Public Responses to Public Schools

 
      Choosing a School

      For parents, an important response is choosing a school for their own children.  To facilitate this decision, Great Schools offers advice for setting priorities and visiting a school.  Their suggestions are useful, but they say nothing about a major concern of many parents: the spiritual environment of a school (established by teachers, students, and others) and the worldviews that are part of what is being taught.  These religious values are an important consideration when Don Closson, of Probe Ministries, summarizes the educational and spiritual benefits of three schooling choices.

      A news report describes two responses to current public schools: avoid or improve.

      Avoiding Public Schools

      Ray Moore, head of Exodus Mandate, urges Christian parents to liberate their children from public schools.  And proponents of a "separation of school and state," who don't want government involved in education, give reasons and answer questions.
 

      Improving Public Schools

      The Christian Educators Association International is dedicated to supporting public education.  In Pennsylvania, faith leaders (Christian and Jewish) want better balance in school funding, in an effort to provide equal educational opportunities.  Cheri Fuller, in Focus on the Family Magazine, encourages prayer and parental involvement to rebuild hope for public schools.  Wheaton College helps its students become agents of beneficial change — consistent with their Christian faith, principles, and love — when they teach in public and private schools.  In "The Courage to Teach Well: Guiding Principles and Inner Resources for Teaching," educators at the Center for Teaching Excellence (at Texas A&M) offer wise pedagogical and spiritual advice for Christian teachers.

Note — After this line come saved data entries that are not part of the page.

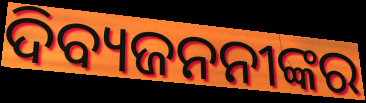
ଦିବ୍ୟଜନନୀଙ୍କର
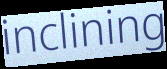
inclining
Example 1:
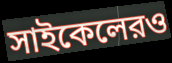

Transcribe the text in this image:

সাইকেলেরও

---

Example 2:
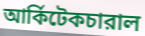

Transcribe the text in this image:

আর্কিটেকচারাল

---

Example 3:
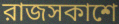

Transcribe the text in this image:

রাজসকাশে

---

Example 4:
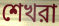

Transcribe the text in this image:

শেখরা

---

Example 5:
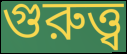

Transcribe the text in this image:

গুরুত্ত্ব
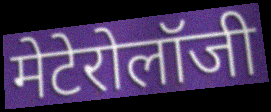
मेटेरोलॉजी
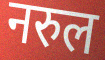
नरुल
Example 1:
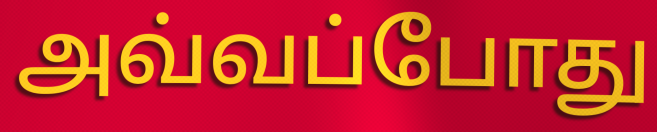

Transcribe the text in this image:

அவ்வப்போது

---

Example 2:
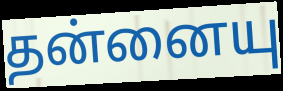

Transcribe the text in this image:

தன்னையு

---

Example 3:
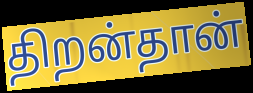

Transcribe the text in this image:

திறன்தான்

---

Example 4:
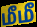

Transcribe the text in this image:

மீமீ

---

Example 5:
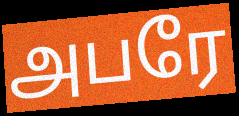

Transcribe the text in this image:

அபரே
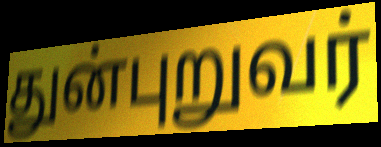
துன்புறுவர்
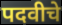
पदवीचे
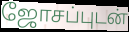
ஜோசப்புடன்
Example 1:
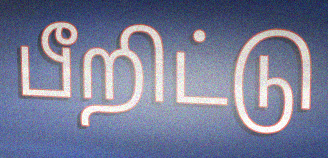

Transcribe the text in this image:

பீறிட்டு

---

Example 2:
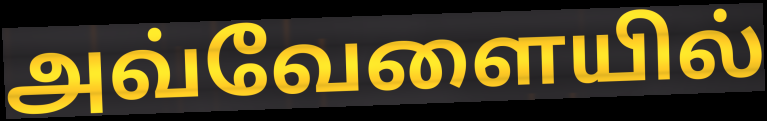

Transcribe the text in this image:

அவ்வேளையில்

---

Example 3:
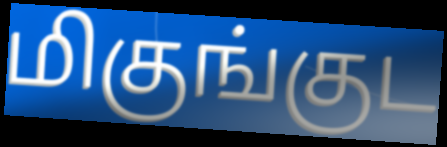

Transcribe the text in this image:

மிகுங்குட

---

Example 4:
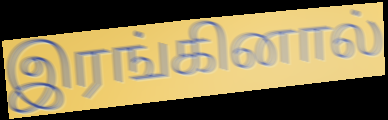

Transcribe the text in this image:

இரங்கினால்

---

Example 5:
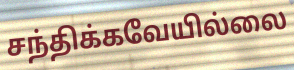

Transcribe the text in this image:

சந்திக்கவேயில்லை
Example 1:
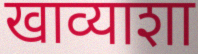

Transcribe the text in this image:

खाव्याशा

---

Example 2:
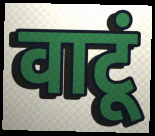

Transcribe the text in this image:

वाटूं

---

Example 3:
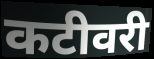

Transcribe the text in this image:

कटीवरी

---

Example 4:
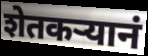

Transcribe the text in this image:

शेतकऱ्यानं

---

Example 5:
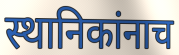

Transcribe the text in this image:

स्थानिकांनाच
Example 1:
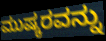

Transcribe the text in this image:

ಮುಷ್ಕರವನ್ನು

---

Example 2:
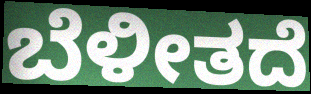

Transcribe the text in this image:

ಬೆಳೀತದೆ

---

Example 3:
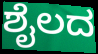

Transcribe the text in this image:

ಶೈಲದ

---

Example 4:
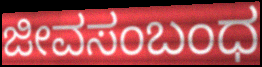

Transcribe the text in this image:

ಜೀವಸಂಬಂಧ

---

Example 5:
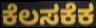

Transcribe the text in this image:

ಕೆಲಸಕೆಕ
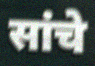
सांचे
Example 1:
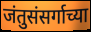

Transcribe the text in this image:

जंतुसंसर्गाच्या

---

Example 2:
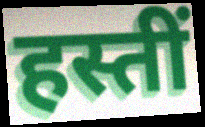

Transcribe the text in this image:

      Social Cooperation in Productive Political Process
      The social context of public education, the essence of why process is important, is introduced by David Mathews in Public Schools, Our Schools.  In this page, which is the first chapter of his book, he explains why educators should include "the public" in major decisions about public education.
      In 1996, the New York Times ran a fascinating story about the challenge of Putting Values in the Classroom, Carefully.  Reading this report will stimulate your thinking about the effects of various political activities.  One approach, based on threats of legal action, can usually influence educational policies because most school boards will feel that just getting sued would mean "losing" even if their school district could eventually "win" in the courtroom.  Threatening a lawsuit may seem effective because it usually will affect policy decisions, but is this productive for the community?  Adopting an alternative approach, one community decided to let their curriculum be "drafted by an influential group of local ministers, rabbis, former politicians and business executives."
      This public process is more consistent with the principles outlined by Charles Haynes and Oliver Thomas in Strategies for Finding Common Ground.  Haynes gives illustrations of productive process in action, with rational discussion and mutual respect, in efforts to resolve disputes about religion in public schools (with Common Ground Principles at Work) and faith-based social services (by Breaking the Gridlock to Serve the Nation's Needy).